Monday 11 July 2011

FMW Symposium at Kscope

Last year at KScope there was a FMW symposium but it was quiet, those who led it are FMW practitioners and know there is a need for this but the traditional audience are still using the existing tools and the move to FMW has been slower than predicted by both Oracle and Analysts, but the pace is picking up speed now.

The FMW Sunday Symposium was planned again for this year and was being put together by fellow ACE Directors Lonneke Dikmans, Lucas Jellema and Chris Muir, but about 4 months ago they approached me and asked if I could take over. I was happy to do so, as the day was intended to set the scene and not be overly technical as I defiantly am not!

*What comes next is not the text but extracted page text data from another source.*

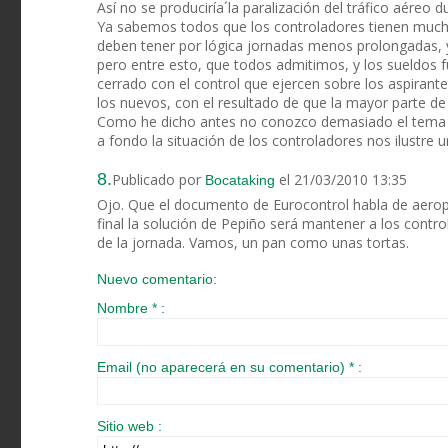
Así no se produciría´la paralización del tráfico aéreo d
Ya sabemos todos que los controladores tienen mucha
deben tener por lógica jornadas menos prolongadas,
pero entre esto, que todos admitimos, y los sueldos f
cerrado con el control que ejercen sobre los aspirante
los nuevos, con el resultado de que la mayor parte de
Como he dicho antes no conozco demasiado el tema y
a fondo la situación de los controladores nos ilustre u
8.
Publicado por
el 21/03/2010 13:35
Bocataking
Ojo. Que el documento de Eurocontrol habla de aerop
final la solución de Pepiño será mantener a los control
de la jornada. Vamos, un pan como unas tortas.
Nuevo comentario:
Nombre * :
Email (no aparecerá en su comentario) * :
Sitio web :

Last year I wrote a paper for Oracle Open World 42 Real Life Examples of FMW with Apps and the main thing it told me was that most FMW projects are quite modest, mainly doing what was done before but with the new technology. I believe that Fusion Apps now being available will cause a shift to step up the speed of the transition; they will be a big window on that technology.

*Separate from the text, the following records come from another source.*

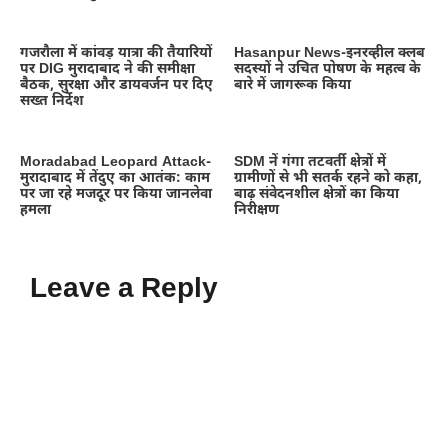
गजरौला में कांवड़ यात्रा की तैयारियों
Hasanpur News-इनरव्हील क्लब
पर DIG मुरादाबाद ने की समीक्षा
सदस्यों ने उचित पोषण के महत्व के
बैठक, सुरक्षा और डायवर्जन पर दिए
बारे में जागरूक किया
सख्त निर्देश
Moradabad Leopard Attack-
SDM नें गंगा तटवर्ती क्षेत्रों में
मुरादाबाद में तेंदुए का आतंक: काम
ग्रामीणों से भी सतर्क रहने को कहा,
पर जा रहे मजदूर पर किया जानलेवा
बाढ़ संवेदनशील क्षेत्रों का किया
हमला
निरीक्षण
Leave a Reply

So the day started with Patanjali Venkatacharya from the Oracle UX team, showing the technology behind the applications, a great way of visualising what is happening. Duncan Mills from product development then quickly went through the stack, I was very unfair expecting him to be able to do that in just 40 minutes, but Duncan loves a challenge.

Then my fellow ACES who use this in their daily lives, paired up to present what the technology does and a case study of how they have used it.

Chris Muir and I
Chris Muir and John King talked about ADF, Sten Vesterli and Hajo Norman talked WebCenter, Lonneke Dikmans and Chris Judson talked about SOA then swapped roles to talk about BPM. The day finished with Madhuri Kolhatkar from the UX team sharing some of the design patterns used by the Fusion Apps development team.

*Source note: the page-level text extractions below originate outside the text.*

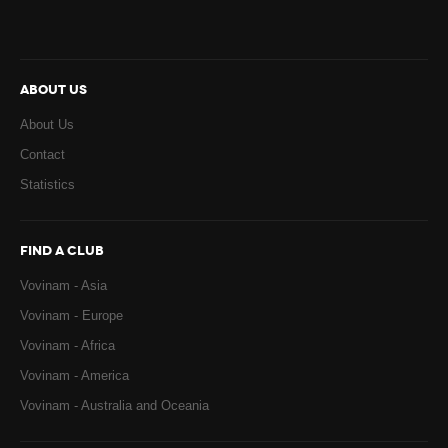
ABOUT US
About Us
Contact
Statistics
FIND A CLUB
Vovinam - Asia
Vovinam - Europe
Vovinam - Africa
Vovinam - America
Vovinam - Australia and Oceania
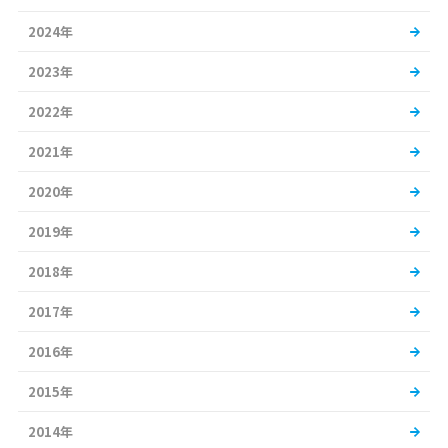
2024年
2023年
2022年
2021年
2020年
2019年
2018年
2017年
2016年
2015年
2014年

I thought it was a great day, with a good number of delegates who stayed all day. I can't take any credit for the content or the rest of the FMW delivery through the conference but I am so pleased it got a great start. Then at the end of the conference FMW went out with Thursday Thunder, we are group of experts built an application live using FMW in just 3 hours that was just so excellent I have stolen it for UKOUG in December.

This is another example of the success of the OTN ACE program; we would never have all worked together without this. In EMEA some of us are in the SOA Partner Community but it doesn’t reach the breadth and include Oracle Apps in the way this does. Thanks to all the speakers and delegates who supported the FMW Track at Kscope, we will be shutting the crowds out next year.